Ms. LICHTENHELD: One thing they encouraged us to do was to talk about dying, to get him involved in the type of funeral he wanted to have, to talk about it.
SEVERSON: They confronted the unthinkable.
Ms. LICHTENHELD: The more he opened up, the more at peace I would see that he was, the stronger he became. And that strength transferred to our family and to our friends.
Dr. RUSHTON: We want families to be able to go on so that they can remember this time not as a time of overwhelming technology and pain and suffering, but really being able to put their child at ease, be comfortable, and that they were able to be with them in a way that was important to them.
SEVERSON: Cathy Lichtenheld doesn't get up in the morning or go to bed at night without thinking about John. But she has no regrets about the way he died.

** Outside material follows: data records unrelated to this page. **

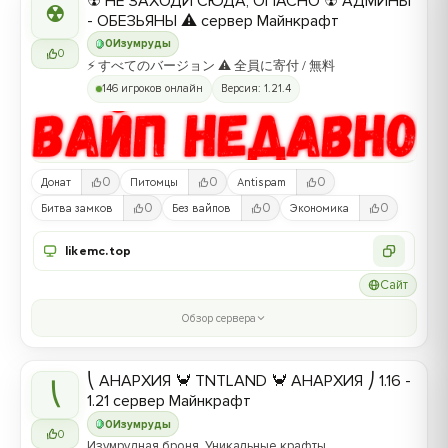
☢ НЕ ЗАХОДИ СЮДА, ОПАСНО ☢ АДМИНЫ
☢
- ОБЕЗЬЯНЫ ⚠ сервер Майнкрафт
0
Изумруды
0
⚡ すべてのバージョン ⚠ 全員に寄付 / 無料
146 игроков онлайн
Версия: 1.21.4
0
0
0
Донат
Питомцы
Antispam
0
0
0
Битва замков
Без вайпов
Экономика
likemc.top
Сайт
Обзор сервера
⎝ АНАРХИЯ 🦀 TNTLAND 🦀 АНАРХИЯ ⎠ 1.16 -
⎝
1.21 сервер Майнкрафт
0
Изумруды
0
Изумрудная броня, Уникальные крафты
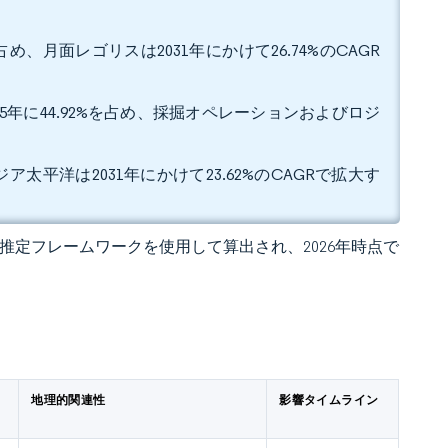
め、月面レゴリスは2031年にかけて26.74%のCAGR
年に44.92%を占め、採掘オペレーションおよびロジ
ア太平洋は2031年にかけて23.62%のCAGRで拡大す
 の独自推定フレームワークを使用して算出され、2026年時点で
地理的関連性
影響タイムライン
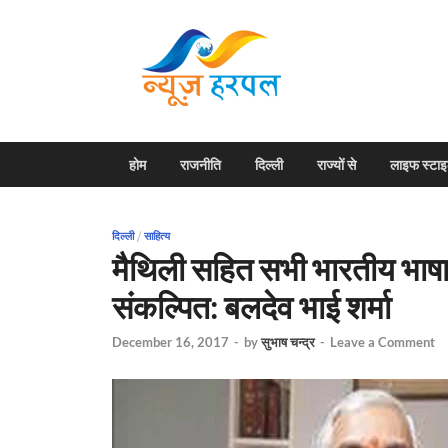
News H
Harpal ki khabar
होम
राजनीति
दिल्ली
राज्यों से
लाइफ स्टा
दिल्ली
/
साहित्य
मैथिली सहित सभी भारतीय भाषाओ
संकल्पित: बलदेव भाई शर्मा
December 16, 2017
-
by
सुभाष चन्द्र
-
Leave a Comment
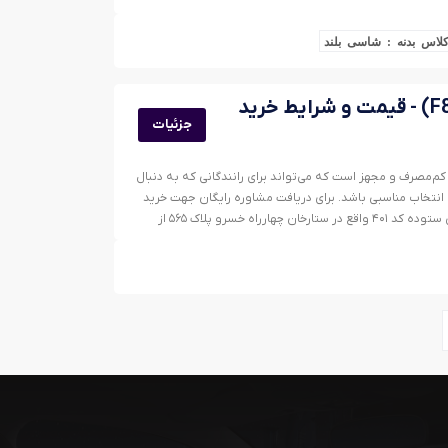
لاس بدنه : شاسی بلند
جزئیات
تمند، کم‌مصرف و مجهز است که می‌تواند برای رانندگانی که به دنبال
انتخاب مناسبی باشد. برای دریافت مشاوره رایگان جهت خرید
این محصول می‌توانید با مراجعه حضوری به نمایندگی ستوده کد ۴۰۱ واقع در ستارخان چهارراه خسرو پلاک ۵۶۵ از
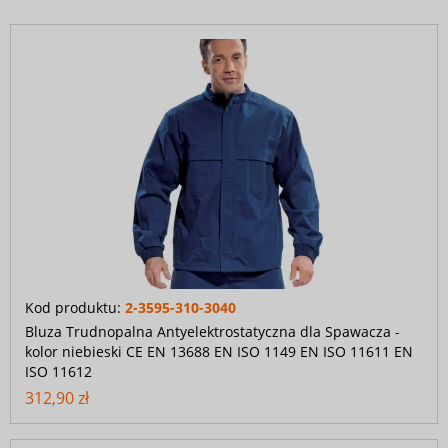
Kod produktu:
2-3595-310-3040
Bluza Trudnopalna Antyelektrostatyczna dla Spawacza -
kolor niebieski CE EN 13688 EN ISO 1149 EN ISO 11611 EN
ISO 11612
312,90 zł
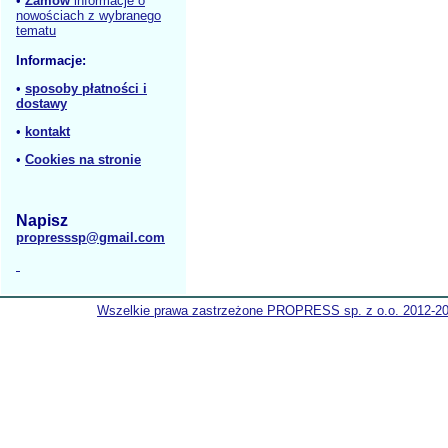
•
Zamów
informacje o
nowościach z wybranego
tematu
Informacje:
•
sposoby płatności i
dostawy
•
kontakt
•
Cookies na stronie
Napisz
propresssp@gmail.com
Wszelkie prawa zastrzeżone PROPRESS sp. z o.o. 2012-2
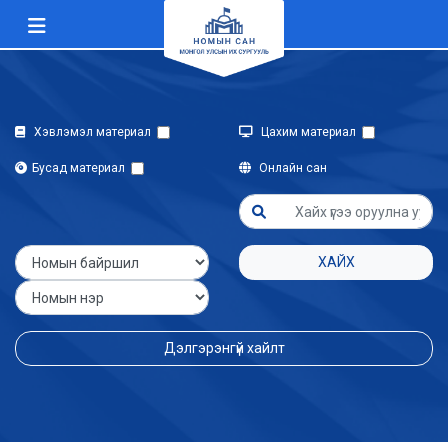
Хэвлэмэл материал
Цахим материал
Бусад материал
Онлайн сан
ХАЙХ
Дэлгэрэнгүй хайлт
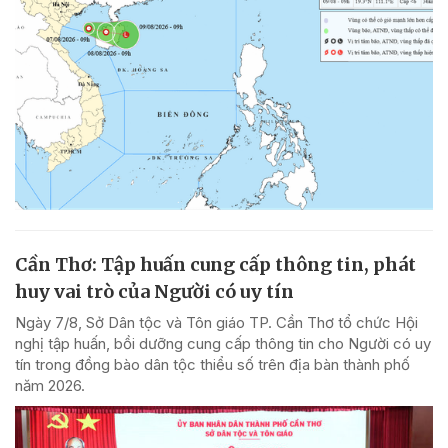
Cần Thơ: Tập huấn cung cấp thông tin, phát
huy vai trò của Người có uy tín
Ngày 7/8, Sở Dân tộc và Tôn giáo TP. Cần Thơ tổ chức Hội
nghị tập huấn, bồi dưỡng cung cấp thông tin cho Người có uy
tín trong đồng bào dân tộc thiểu số trên địa bàn thành phố
năm 2026.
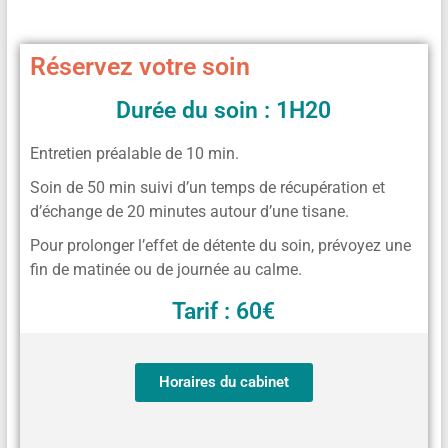
Réservez votre soin
Durée du soin : 1H20
Entretien préalable de 10 min.
Soin de 50 min suivi d’un temps de récupération et
d’échange de 20 minutes autour d’une tisane.
Pour prolonger l’effet de détente du soin, prévoyez une
fin de matinée ou de journée au calme.
Tarif : 60€
Horaires du cabinet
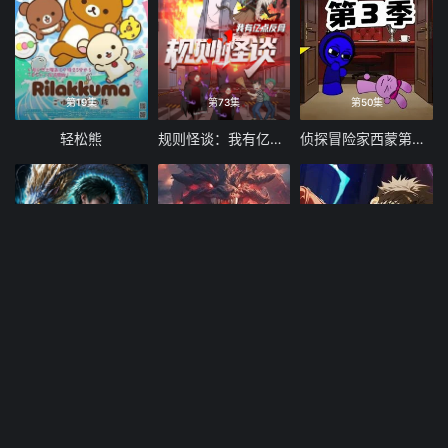
第19集
第73集
第50集
轻松熊
规则怪谈：我有亿点反骨
侦探冒险家西蒙第三季
第49集
第289集
第162集
开局SSS级御兽天赋，我成绝世妖孽动态漫画
全民御兽：开局山海经，我横扫全球
末日走私商：我用辣条换金砖动态漫画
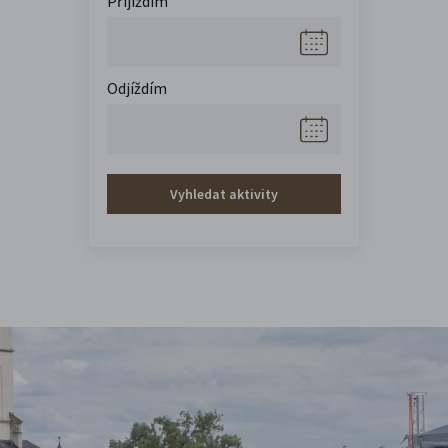
Přijíždím
Odjíždím
Vyhledat aktivity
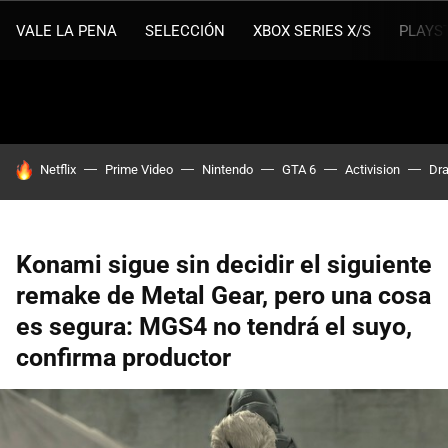
VALE LA PENA
SELECCIÓN
XBOX SERIES X/S
PLAYS
HOY SE HABLA DE
Netflix
Prime Video
Nintendo
GTA 6
Activision
Dra
Konami sigue sin decidir el siguiente
remake de Metal Gear, pero una cosa
es segura: MGS4 no tendrá el suyo,
confirma productor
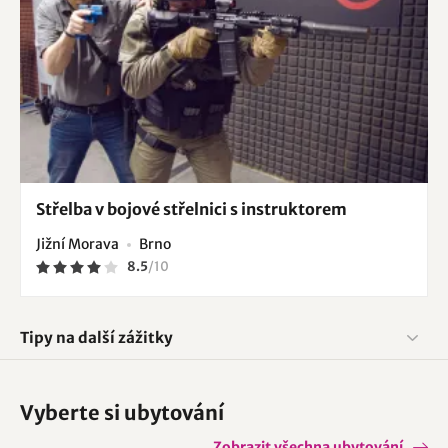
Střelba v bojové střelnici s instruktorem
Jižní Morava
Brno
8.5
/
10
Tipy na další zážitky
Vyberte si ubytování
Zobrazit všechna ubytování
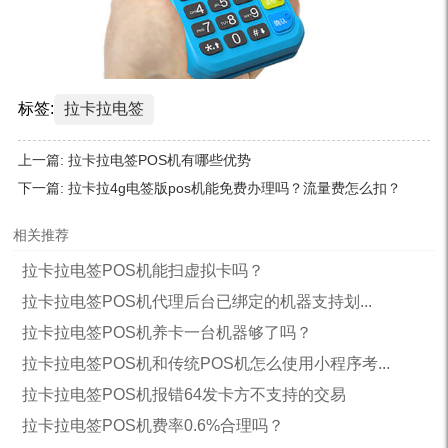
标签:
拉卡拉电签
上一篇:
拉卡拉电签POS机有哪些优势
下一篇:
拉卡拉4g电签版pos机能免费办理吗？流量费怎么扣？
相关推荐
拉卡拉电签POS机能扫虚拟卡吗？
拉卡拉电签POS机代理后台已绑定的机器支持划...
拉卡拉电签POS机养卡一台机器够了吗？
拉卡拉电签POS机和传统POS机怎么使用小程序考...
拉卡拉电签POS机报错64发卡方不支持的交易
拉卡拉电签POS机费率0.6%合理吗？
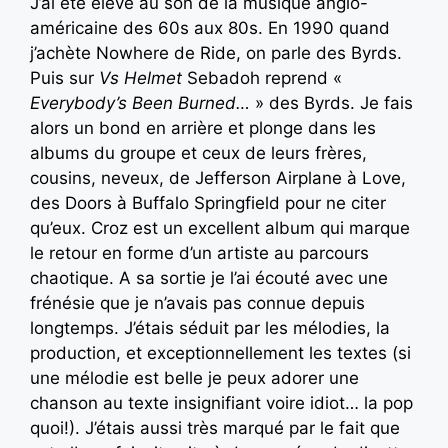
J’ai été élevé au son de la musique anglo-
américaine des 60s aux 80s. En 1990 quand
j’achète Nowhere de Ride, on parle des Byrds.
Puis sur
Vs Helmet
Sebadoh reprend «
Everybody’s Been Burned…
» des Byrds. Je fais
alors un bond en arrière et plonge dans les
albums du groupe et ceux de leurs frères,
cousins, neveux, de Jefferson Airplane à Love,
des Doors à Buffalo Springfield pour ne citer
qu’eux. Croz est un excellent album qui marque
le retour en forme d’un artiste au parcours
chaotique. A sa sortie je l’ai écouté avec une
frénésie que je n’avais pas connue depuis
longtemps. J’étais séduit par les mélodies, la
production, et exceptionnellement les textes (si
une mélodie est belle je peux adorer une
chanson au texte insignifiant voire idiot… la pop
quoi!). J’étais aussi très marqué par le fait que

In June this year, the Institute of Medicine called for more focus on kids like John, Ben, and DJ -- for better relief of suffering, better education of doctors, and changes in health care plans to cover palliative and hospice care for kids.
I'm Lucky Severson for RELIGION & ETHICS NEWSWEEKLY in Chicago.
ABERNETHY: Just, this week, the American Academy of Pediatrics, and the American Pain Society, called on physicians to do more to relieve what they called "the needless suffering" of children.